## Поставленная задача
Ответьте на вопросы по фрагменту интервью.
1. Что, согласно тексту, журналисты собирают, чтобы потом составить из этого интервью?
2. Какое судно, как сказано в ответе о Франции, взорвало французское государство?
3. Кому, по тому же ответу, министр иностранных дел предлагает в помощь силы полиции?

Мы достигли того этапа интервью, когда речь начинает превращаться в «каурисмякиевскую». На этом моменте держится большая часть журналистов. Они выучили привычки Каурисмяки и собирают присущие режиссёру остроты, из которых потом составляют интервью. Эти интервью создают образ ходячего собрания афоризмов, которые позже можно определять термином «упрощение».

Почему вообще Франция важна в ваших фильмах?

«Будучи синефилом, я всегда ценил французское кино, так же, как итальянское, британское, американское и так далее. У меня нет особой любви к Франции. Внешняя политика страны была на протяжении всей истории откровенно грязной. Государственная машина Франции почти тошнотворна, особенно сейчас, во времена Саркози. В качестве небольшого примера можно привести то, что государство взорвало гринписовское судно, или то, что министр иностранных дел предлагает в помощь тунисскому диктатору силы полиции. Но, как и в Финляндии, народ Франции совершенно иной, об этом в фильме прежде всего и рассказывается. Совсем не о министрах».

## Предоставленные данные
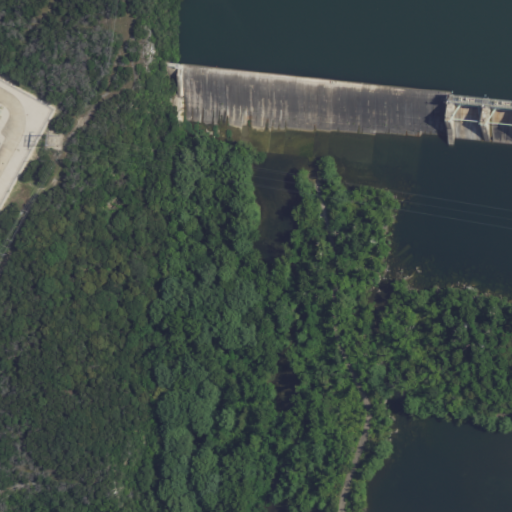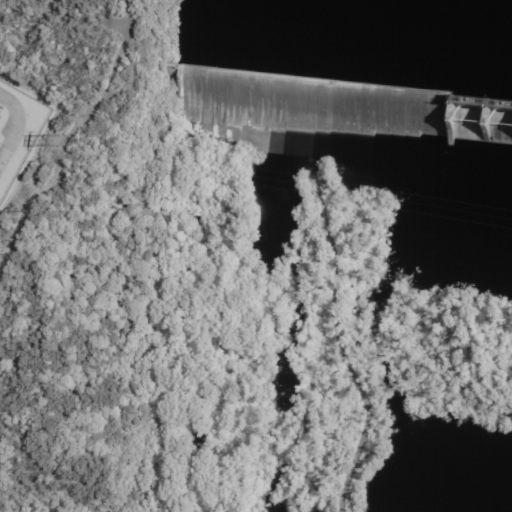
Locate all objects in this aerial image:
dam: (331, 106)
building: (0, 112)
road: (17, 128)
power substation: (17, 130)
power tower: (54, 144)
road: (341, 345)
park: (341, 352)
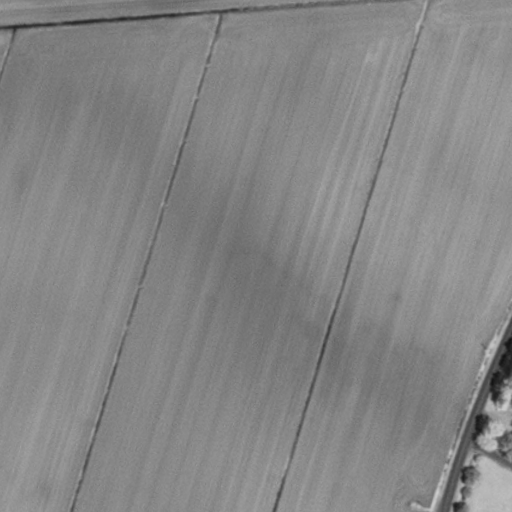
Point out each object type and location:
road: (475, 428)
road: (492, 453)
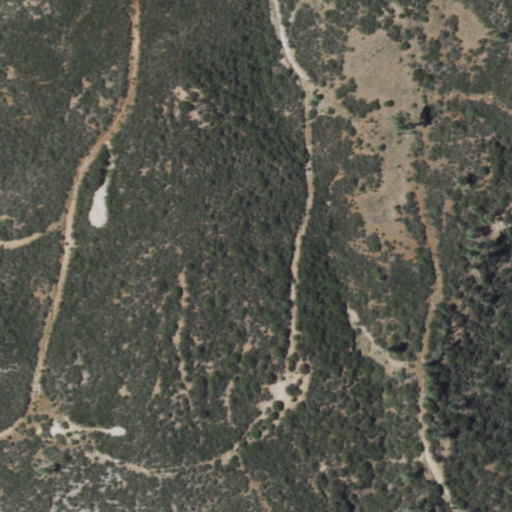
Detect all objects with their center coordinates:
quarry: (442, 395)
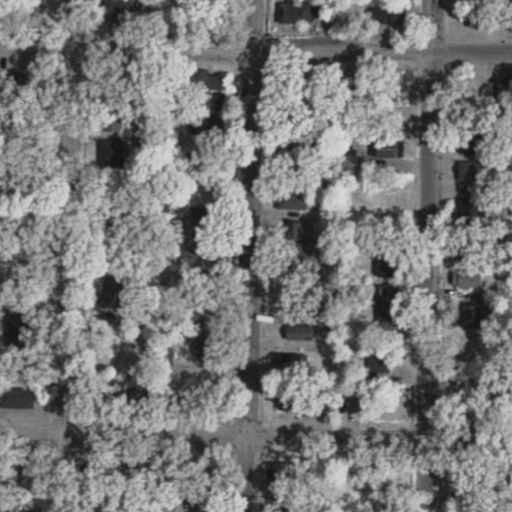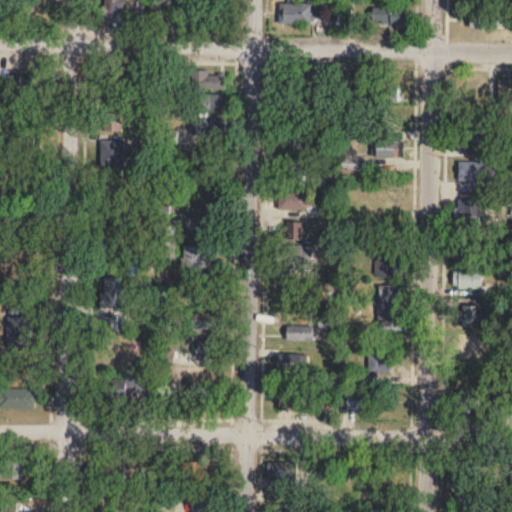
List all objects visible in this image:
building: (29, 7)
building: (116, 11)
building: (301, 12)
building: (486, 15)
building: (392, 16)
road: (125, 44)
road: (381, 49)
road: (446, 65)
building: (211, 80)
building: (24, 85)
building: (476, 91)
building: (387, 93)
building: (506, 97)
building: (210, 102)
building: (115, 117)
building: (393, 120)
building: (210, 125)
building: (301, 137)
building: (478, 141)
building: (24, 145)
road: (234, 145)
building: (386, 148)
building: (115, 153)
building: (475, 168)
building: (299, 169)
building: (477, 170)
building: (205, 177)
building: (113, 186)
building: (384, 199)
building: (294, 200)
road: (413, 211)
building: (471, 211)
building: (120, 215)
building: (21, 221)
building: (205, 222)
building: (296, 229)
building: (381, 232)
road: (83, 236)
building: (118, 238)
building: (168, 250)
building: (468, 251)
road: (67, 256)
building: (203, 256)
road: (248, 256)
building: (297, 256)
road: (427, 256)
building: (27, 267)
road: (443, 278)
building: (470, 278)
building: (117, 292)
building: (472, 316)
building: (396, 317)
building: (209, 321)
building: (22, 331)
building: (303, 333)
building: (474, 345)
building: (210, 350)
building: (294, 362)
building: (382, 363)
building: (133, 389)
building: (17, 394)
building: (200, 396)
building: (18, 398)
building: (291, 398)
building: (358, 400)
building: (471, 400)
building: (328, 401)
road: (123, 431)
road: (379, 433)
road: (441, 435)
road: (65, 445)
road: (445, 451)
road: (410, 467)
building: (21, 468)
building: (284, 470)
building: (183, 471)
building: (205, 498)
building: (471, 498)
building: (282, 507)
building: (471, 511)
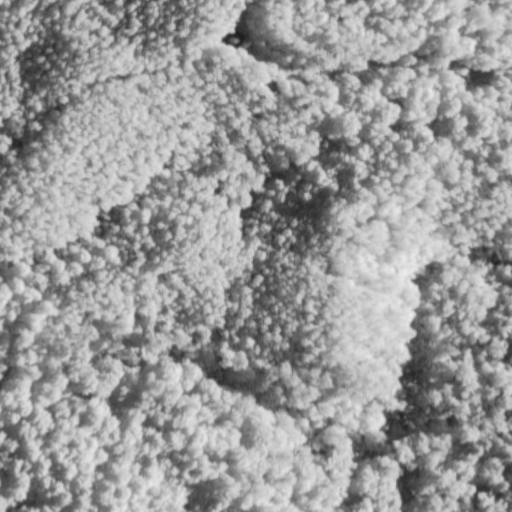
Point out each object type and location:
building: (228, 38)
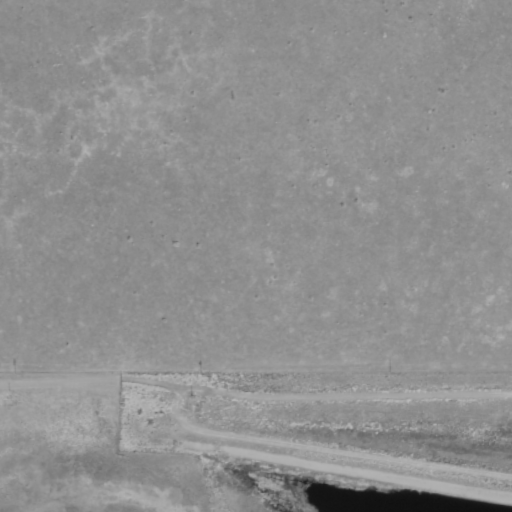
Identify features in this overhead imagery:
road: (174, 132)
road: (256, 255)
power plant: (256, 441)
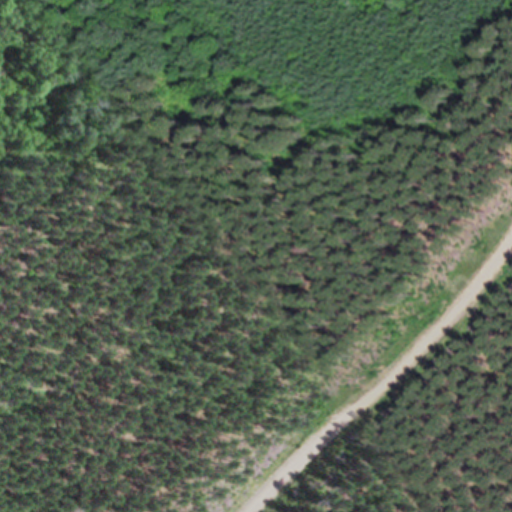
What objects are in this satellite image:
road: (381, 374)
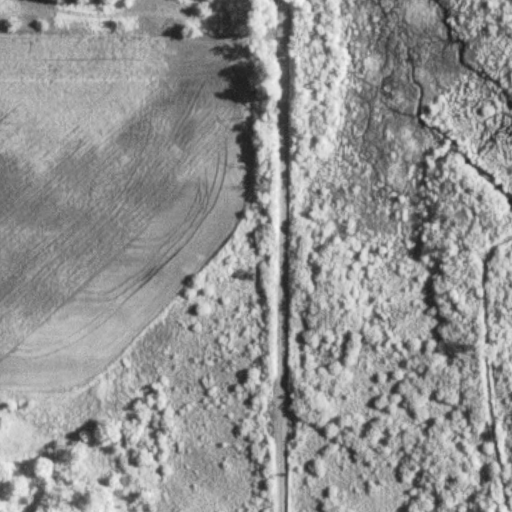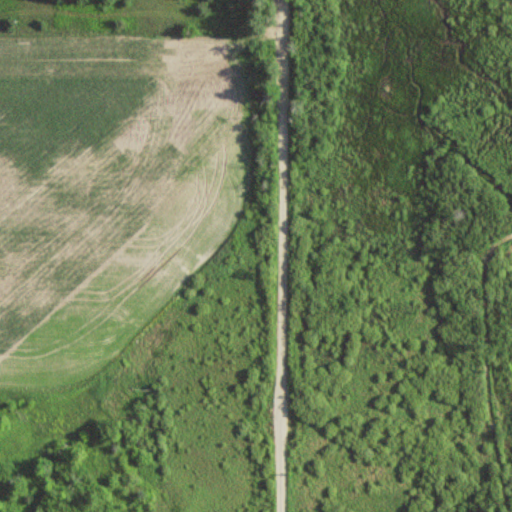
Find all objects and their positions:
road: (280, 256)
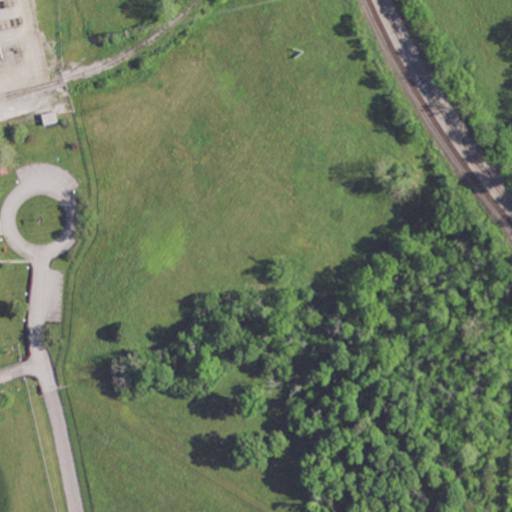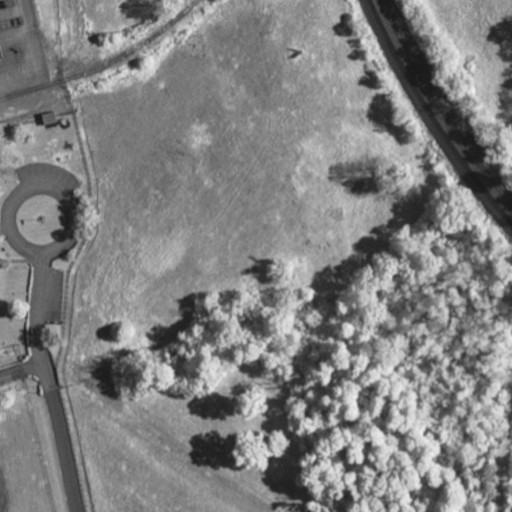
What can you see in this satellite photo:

## Итоговый результат
1. Журналисты собирают присущие режиссёру остроты.
2. Французское государство взорвало гринписовское судно.
3. Министр иностранных дел предлагает силы полиции в помощь тунисскому диктатору.